[PATCH v6 00/10] block atomic writes

Fri Apr 5 03:06:00 PDT 2024

On 04/04/2024 17:48, Matthew Wilcox wrote:
>>> The thing is that there's no requirement for an interface as complex as
>>> the one you're proposing here.  I've talked to a few database people
>>> and all they want is to increase the untorn write boundary from "one
>>> disc block" to one database block, typically 8kB or 16kB.
>>>
>>> So they would be quite happy with a much simpler interface where they
>>> set the inode block size at inode creation time,
>> We want to support untorn writes for bdev file operations - how can we set
>> the inode block size there? Currently it is based on logical block size.
> ioctl(BLKBSZSET), I guess?  That currently limits to PAGE_SIZE, but I
> think we can remove that limitation with the bs>PS patches.

We want a consistent interface for bdev and regular files, so that would 
need to work for FSes also. FSes(XFS) work based on a homogeneous inode 
blocksize, which is the SB blocksize.

Furthermore, we would seem to be mixing different concepts here. 
Currently in Linux we say that a logical block size write is atomic. In 
the block layer, we split BIOs on LBS boundaries. iomap creates BIOs 
based on LBS boundaries.

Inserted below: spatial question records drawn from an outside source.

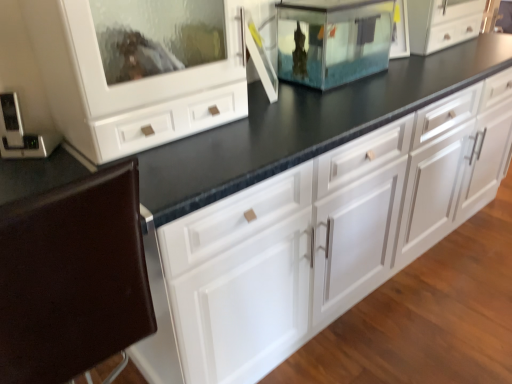
Question: Is brown leather chair at lower left at the left side of metallic silver thermostat at left, the first appliance when ordered from left to right?

Choices:
 (A) no
 (B) yes

Answer: (A)

Question: Considering the relative positions of brown leather chair at lower left and metallic silver thermostat at left, marked as the 2th appliance in a right-to-left arrangement, in the image provided, is brown leather chair at lower left to the right of metallic silver thermostat at left, marked as the 2th appliance in a right-to-left arrangement, from the viewer's perspective?

Choices:
 (A) yes
 (B) no

Answer: (A)

Question: From a real-world perspective, is brown leather chair at lower left positioned over metallic silver thermostat at left, marked as the 2th appliance in a right-to-left arrangement, based on gravity?

Choices:
 (A) no
 (B) yes

Answer: (A)

Question: Can you confirm if brown leather chair at lower left is wider than metallic silver thermostat at left, the 1th appliance in the front-to-back sequence?

Choices:
 (A) yes
 (B) no

Answer: (A)

Question: Is brown leather chair at lower left bigger than metallic silver thermostat at left, the first appliance when ordered from left to right?

Choices:
 (A) yes
 (B) no

Answer: (A)

Question: In the image, is metallic silver thermostat at left, marked as the 2th appliance in a right-to-left arrangement, positioned in front of or behind transparent glass fish tank at center, acting as the 2th appliance starting from the front?

Choices:
 (A) front
 (B) behind

Answer: (A)

Question: From the image's perspective, is metallic silver thermostat at left, marked as the 2th appliance in a right-to-left arrangement, positioned above or below transparent glass fish tank at center, the 2th appliance when ordered from left to right?

Choices:
 (A) above
 (B) below

Answer: (B)

Question: Is metallic silver thermostat at left, the 1th appliance in the front-to-back sequence, wider or thinner than transparent glass fish tank at center, which ranks as the second appliance in bottom-to-top order?

Choices:
 (A) wide
 (B) thin

Answer: (B)

Question: From a real-world perspective, is metallic silver thermostat at left, the 1th appliance in the front-to-back sequence, positioned above or below transparent glass fish tank at center, which ranks as the first appliance in top-to-bottom order?

Choices:
 (A) below
 (B) above

Answer: (A)

Question: Is transparent glass fish tank at center, arranged as the 1th appliance when viewed from the right, taller or shorter than brown leather chair at lower left?

Choices:
 (A) tall
 (B) short

Answer: (B)

Question: Based on their sizes in the image, would you say transparent glass fish tank at center, acting as the 2th appliance starting from the front, is bigger or smaller than brown leather chair at lower left?

Choices:
 (A) big
 (B) small

Answer: (B)

Question: Based on their positions, is transparent glass fish tank at center, acting as the 2th appliance starting from the front, located to the left or right of brown leather chair at lower left?

Choices:
 (A) right
 (B) left

Answer: (A)

Question: Considering their positions, is transparent glass fish tank at center, which ranks as the second appliance in bottom-to-top order, located in front of or behind brown leather chair at lower left?

Choices:
 (A) front
 (B) behind

Answer: (B)

Question: Is transparent glass fish tank at center, the 2th appliance when ordered from left to right, taller or shorter than metallic silver thermostat at left, the second appliance in the back-to-front sequence?

Choices:
 (A) short
 (B) tall

Answer: (B)

Question: Looking at the image, does transparent glass fish tank at center, the 2th appliance when ordered from left to right, seem bigger or smaller compared to metallic silver thermostat at left, which appears as the 1th appliance when ordered from the bottom?

Choices:
 (A) small
 (B) big

Answer: (B)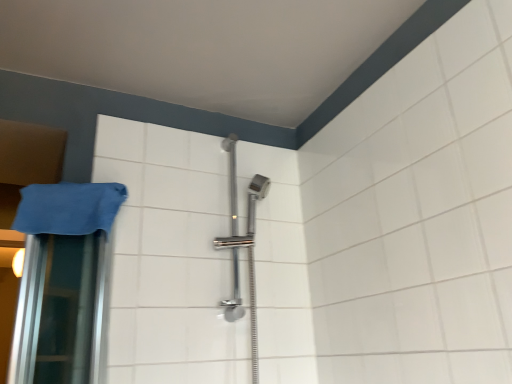
What do you see at coordinates (68, 208) in the screenshot?
I see `blue fabric towel at left` at bounding box center [68, 208].

Locate an element on the screen. The width and height of the screenshot is (512, 384). blue fabric towel at left is located at coordinates (68, 208).

Find the location of a particular element. blue fabric towel at left is located at coordinates (68, 208).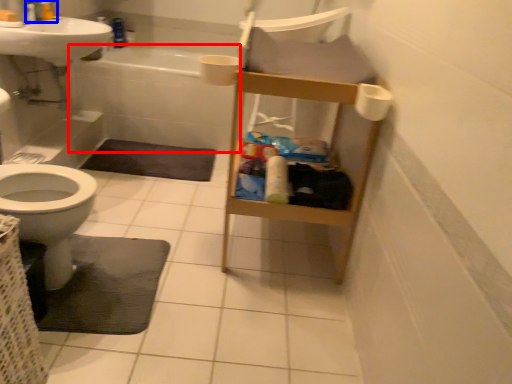
Question: Which object is closer to the camera taking this photo, bath (highlighted by a red box) or plumbing fixture (highlighted by a blue box)?

Choices:
 (A) bath
 (B) plumbing fixture

Answer: (B)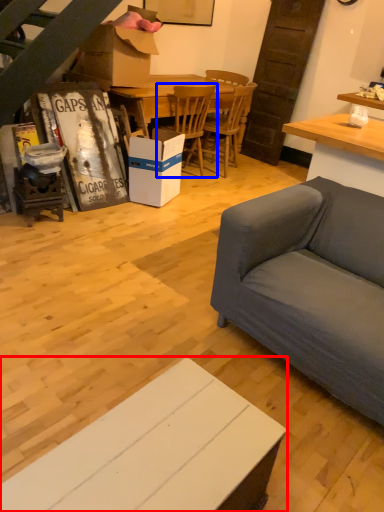
Question: Which point is further to the camera, cabinetry (highlighted by a red box) or chair (highlighted by a blue box)?

Choices:
 (A) cabinetry
 (B) chair

Answer: (B)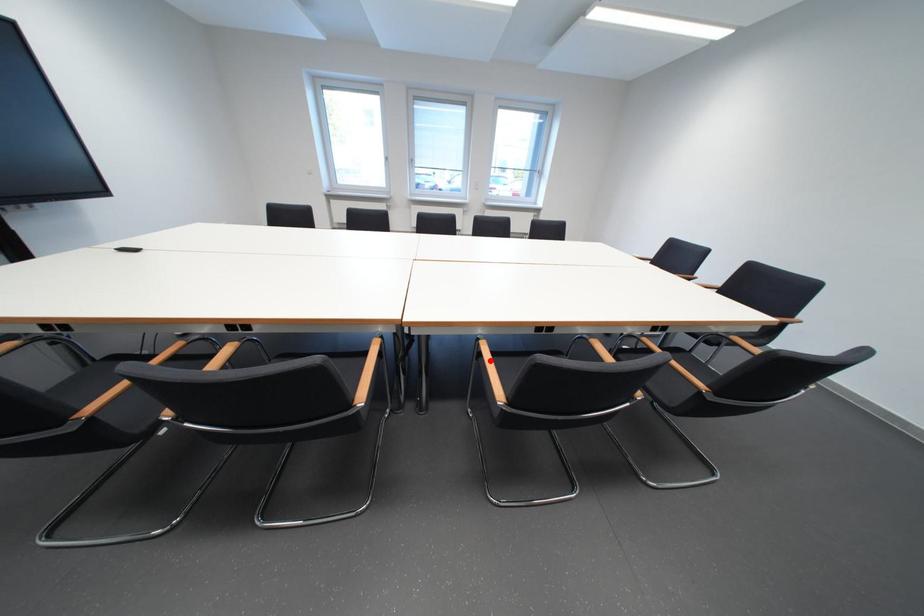
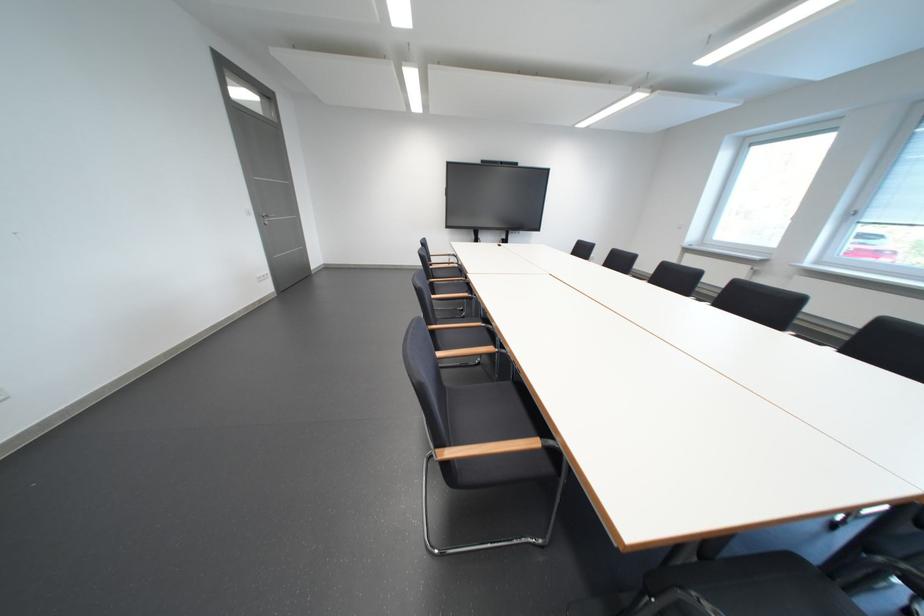
Question: I am providing you with two images of the same scene from different viewpoints. A red point is marked on the first image. Is the red point's position out of view in image 2?

Choices:
 (A) Yes
 (B) No

Answer: (A)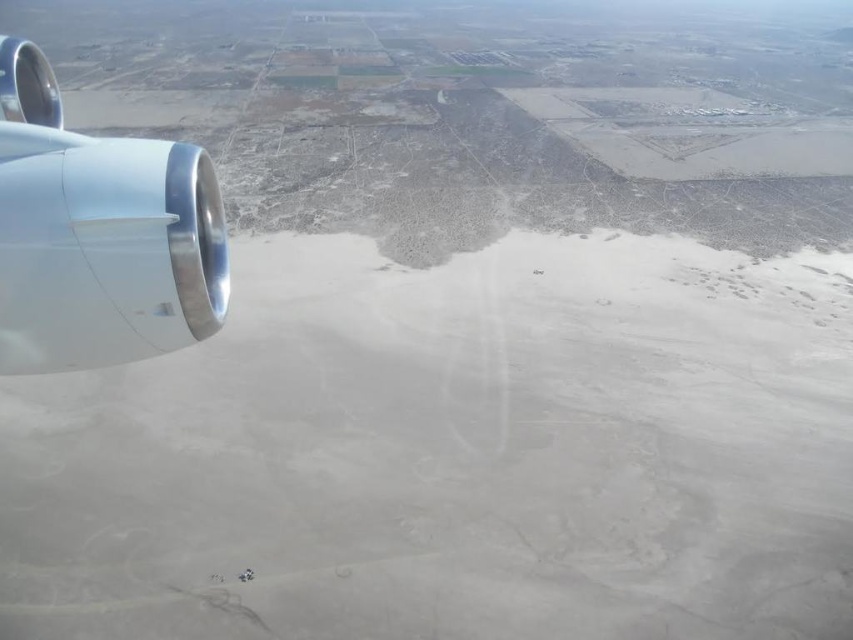
Question: Which is farther from the metallic silver engine at left?

Choices:
 (A) white sand at left
 (B) polished chrome airplane engine at left

Answer: (A)

Question: Does white sand at left have a smaller size compared to metallic silver engine at left?

Choices:
 (A) yes
 (B) no

Answer: (B)

Question: Does white sand at left appear over polished chrome airplane engine at left?

Choices:
 (A) yes
 (B) no

Answer: (B)

Question: Which point is farther to the camera?

Choices:
 (A) (190, 186)
 (B) (12, 54)
 (C) (776, 614)

Answer: (C)

Question: Estimate the real-world distances between objects in this image. Which object is closer to the metallic silver engine at left?

Choices:
 (A) polished chrome airplane engine at left
 (B) white sand at left

Answer: (A)

Question: Can you confirm if metallic silver engine at left is thinner than polished chrome airplane engine at left?

Choices:
 (A) no
 (B) yes

Answer: (A)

But writing a FS block is not always guaranteed 
to be atomic, as far as I'm concerned. So just increasing the inode 
block size / FS block size does not really change anything, in itself.

> 
>>> and then all writes to
>>> that inode were guaranteed to be untorn.  This would also be simpler to
>>> implement for buffered writes.
>> We did consider that. Won't that lead to the possibility of breaking
>> existing applications which want to do regular unaligned writes to these
>> files? We do know that mysql/innodb does have some "compressed" mode of
>> operation, which involves regular writes to the same file which wants untorn
>> writes.
> If you're talking about "regular unaligned buffered writes", then that
> won't break.  If you cross a folio boundary, the result may be torn,
> but if you're crossing a block boundary you expect that.
> 
>> Furthermore, untorn writes in HW are expensive - for SCSI anyway. Do we
>> always want these for such a file?
> Do untorn writes actually exist in SCSI?  I was under the impression
> nobody had actually implemented them in SCSI hardware.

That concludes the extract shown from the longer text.